The fruit yields malic acid. It was used for fevers, sometimes substituting for quinine in cases of intermittent fever (malaria).
Native Americans used a tea from the ripe berries for scurvy, intestinal worms. A tea from the inner bark was used for colds, debility, boils, diarrhea, tonsillitis and as a blood purifier.
It was called Wetchus-Y-uska-wa by the Cree; thin shreds were scraped from the young branches and used for pleurisy and inflammatory diseases.
Sometimes substituted for wild cherry bark (Prunus serotina) as the action is similar. Berries were used as an anti-scorbutic (scurvy).
The Penobscot used the tree as an emetic. They also boiled the bark in decoction and drank the liquid to stimulate appetite and to purify the blood.
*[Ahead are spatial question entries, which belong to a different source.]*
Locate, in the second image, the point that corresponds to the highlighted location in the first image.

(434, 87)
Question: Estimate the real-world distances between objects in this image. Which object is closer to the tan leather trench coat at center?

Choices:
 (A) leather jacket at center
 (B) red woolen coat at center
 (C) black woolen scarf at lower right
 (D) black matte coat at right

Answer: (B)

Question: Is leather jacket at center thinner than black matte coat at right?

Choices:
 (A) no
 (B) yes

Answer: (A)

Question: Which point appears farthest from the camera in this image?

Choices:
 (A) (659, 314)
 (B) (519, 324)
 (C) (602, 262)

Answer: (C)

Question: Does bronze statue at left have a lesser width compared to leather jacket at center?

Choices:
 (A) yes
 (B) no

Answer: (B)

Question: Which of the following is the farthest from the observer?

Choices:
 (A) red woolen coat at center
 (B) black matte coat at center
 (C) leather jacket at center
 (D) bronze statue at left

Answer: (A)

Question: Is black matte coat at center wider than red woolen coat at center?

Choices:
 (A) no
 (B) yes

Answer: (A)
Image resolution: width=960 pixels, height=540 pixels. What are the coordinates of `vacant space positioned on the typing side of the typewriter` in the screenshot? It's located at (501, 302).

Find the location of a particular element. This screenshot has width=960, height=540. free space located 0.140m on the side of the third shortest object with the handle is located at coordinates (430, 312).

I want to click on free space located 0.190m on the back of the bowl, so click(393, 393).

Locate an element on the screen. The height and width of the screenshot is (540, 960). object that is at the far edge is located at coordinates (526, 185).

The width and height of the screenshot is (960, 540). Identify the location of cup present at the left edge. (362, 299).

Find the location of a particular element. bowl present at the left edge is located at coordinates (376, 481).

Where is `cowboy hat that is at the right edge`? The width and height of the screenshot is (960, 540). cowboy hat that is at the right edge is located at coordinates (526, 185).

They also used an infusion of the bark as a diuretic and an infusion of the root for colic.
Potawatomi used an infusion of the leaves for colds; the leaves were steeped in hot water and given to a patient to cause vomiting which would thus expel any extra mucous. It was used for pneumonia, diphtheria and croup.
The Tete de Boule made an infusion of the inner bark and buds for general feebleness and depression. The fibers were also boiled to make a plaster which was put on kidneys of women in childbirth.

The wood was used by the Ojibwa for canoe ribs, snowshoe frames and lacrosse racquets.
Bears are fond of the berries.
It was also used to make a strong cider.
Bark is said to smell and taste like cherry bark.